Le travail de nuit nuit

par
© Nathanaël Mergui/FNMF © Nathanaël Mergui/FNMF
Sophie Prunier-Poulmaire, maîtresse de conférences en ergonomie à l’université de Nanterre.
/ octobre 2022

Dans une étude menée auprès de soignants en équipe de nuit, et publiée dans la revue scientifique EBioMedicine en juin, une équipe de recherche franco-britannique a montré une altération importante de leur horloge biologique. Ces perturbations, enregistrées grâce à un dispositif de télémédecine, persistent pendant les jours de repos chez 20 % des personnes et s’aggravent avec le nombre d’années de travail de nuit.
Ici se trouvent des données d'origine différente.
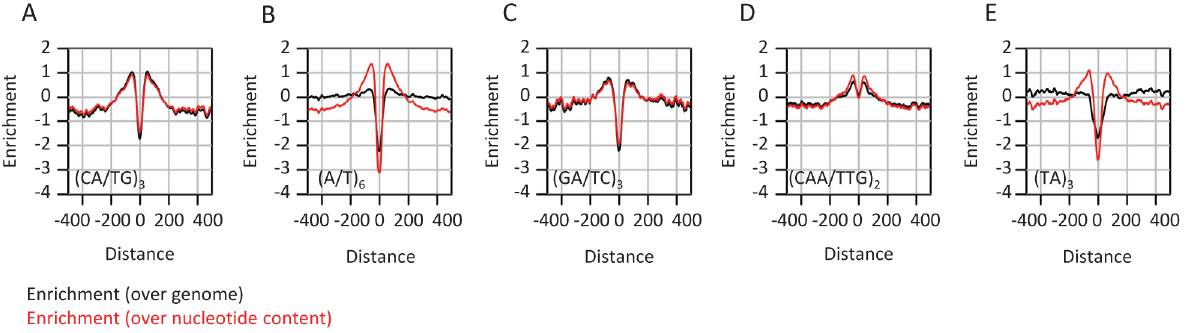
Figure 4. Enrichment of microsatellites in the proximity of conserved elements. A–E) Shown in black are distributions of enrichment (log2 of the ratio between the frequency at a certain distance from a CE and the global average) computed for various tandem repeats and motifs around CEs (black). Shown in red are similar statistics, but this time normalized according to the nucleotide compositions of the corresponding distance around CEs (i.e. dividing the frequency of each k-mer by the product of its nucleotides’ frequencies). The data suggest remarkably uniform enrichment of tandem repeats around CEs.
Elles pourraient constituer, selon les auteurs, un signal précoce annonciateur de l’augmentation du risque de cancer et d’autres pathologies, déjà solidement étayée dans la littérature internationale. Cette dernière recherche montre en quoi le « télémonitoring » des rythmes circadiens peut constituer un nouveau moyen de surveillance de la santé des travailleurs de nuit et participer à une politique de prévention personnalisée de ces populations. Il est essentiel d’alerter les salariés des risques sanitaires encourus dès lors que leur métier exige une activité nocturne. Mais la réponse à ce problème de santé publique ne saurait être uniquement individuelle. Car elle renverrait les salariés à des choix douloureux entre leur santé et leur travail. L’acquis des connaissances scientifiques sur la nocivité du travail de nuit impose d’en réduire le recours au strict nécessaire, d’en limiter la durée et d’organiser les transitions professionnelles pour anticiper le retour à des horaires diurnes.